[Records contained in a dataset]
Content starts
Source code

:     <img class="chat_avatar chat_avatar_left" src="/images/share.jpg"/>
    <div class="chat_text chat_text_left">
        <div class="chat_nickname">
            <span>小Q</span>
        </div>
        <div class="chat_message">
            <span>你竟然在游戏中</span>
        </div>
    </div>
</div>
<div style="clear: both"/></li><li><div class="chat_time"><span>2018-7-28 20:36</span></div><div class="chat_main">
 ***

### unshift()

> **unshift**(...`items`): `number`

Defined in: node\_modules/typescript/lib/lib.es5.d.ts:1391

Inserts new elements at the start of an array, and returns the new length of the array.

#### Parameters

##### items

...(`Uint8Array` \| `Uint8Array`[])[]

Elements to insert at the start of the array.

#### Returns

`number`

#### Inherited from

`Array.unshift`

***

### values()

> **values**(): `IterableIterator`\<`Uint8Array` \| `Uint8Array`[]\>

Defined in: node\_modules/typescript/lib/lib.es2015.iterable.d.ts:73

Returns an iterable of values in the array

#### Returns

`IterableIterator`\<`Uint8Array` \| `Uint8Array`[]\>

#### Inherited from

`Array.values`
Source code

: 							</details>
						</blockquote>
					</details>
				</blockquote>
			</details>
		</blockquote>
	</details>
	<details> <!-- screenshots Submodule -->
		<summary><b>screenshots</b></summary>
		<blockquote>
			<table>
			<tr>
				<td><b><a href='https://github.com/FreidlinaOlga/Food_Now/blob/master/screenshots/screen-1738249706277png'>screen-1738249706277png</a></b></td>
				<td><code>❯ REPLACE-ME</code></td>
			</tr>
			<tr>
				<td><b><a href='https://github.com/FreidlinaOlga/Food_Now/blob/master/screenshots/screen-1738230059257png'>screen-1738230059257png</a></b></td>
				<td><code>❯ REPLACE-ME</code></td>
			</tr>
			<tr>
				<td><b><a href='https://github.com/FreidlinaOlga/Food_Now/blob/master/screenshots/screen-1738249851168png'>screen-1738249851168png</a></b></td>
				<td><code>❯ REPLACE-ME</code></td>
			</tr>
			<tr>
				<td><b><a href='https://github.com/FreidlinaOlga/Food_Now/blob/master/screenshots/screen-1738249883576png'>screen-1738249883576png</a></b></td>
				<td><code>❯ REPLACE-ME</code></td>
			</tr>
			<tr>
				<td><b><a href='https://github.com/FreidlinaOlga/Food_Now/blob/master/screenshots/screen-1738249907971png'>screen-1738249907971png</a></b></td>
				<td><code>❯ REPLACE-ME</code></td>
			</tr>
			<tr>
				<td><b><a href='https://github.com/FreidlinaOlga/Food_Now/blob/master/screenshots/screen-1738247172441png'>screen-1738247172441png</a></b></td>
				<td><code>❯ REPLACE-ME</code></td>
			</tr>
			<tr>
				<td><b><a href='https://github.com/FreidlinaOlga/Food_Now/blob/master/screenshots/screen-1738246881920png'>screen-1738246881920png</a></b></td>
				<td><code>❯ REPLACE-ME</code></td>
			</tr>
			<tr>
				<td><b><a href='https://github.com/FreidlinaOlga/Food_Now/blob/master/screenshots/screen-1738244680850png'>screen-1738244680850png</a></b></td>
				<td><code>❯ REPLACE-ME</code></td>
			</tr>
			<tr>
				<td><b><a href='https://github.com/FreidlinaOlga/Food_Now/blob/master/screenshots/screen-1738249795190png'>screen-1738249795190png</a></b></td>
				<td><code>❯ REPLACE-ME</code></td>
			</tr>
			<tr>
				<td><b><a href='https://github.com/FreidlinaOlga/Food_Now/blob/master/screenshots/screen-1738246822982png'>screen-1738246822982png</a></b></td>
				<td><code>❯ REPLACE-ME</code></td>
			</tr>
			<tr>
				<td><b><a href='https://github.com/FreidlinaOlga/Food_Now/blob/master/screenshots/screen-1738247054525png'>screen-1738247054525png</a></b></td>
Content ends
**Your assignment**
Which lines of the data above contain the string "typescript"? Copy each of them.

**Solution for this problem**
Defined in: node\_modules/typescript/lib/lib.es5.d.ts:1391
Defined in: node\_modules/typescript/lib/lib.es2015.iterable.d.ts:73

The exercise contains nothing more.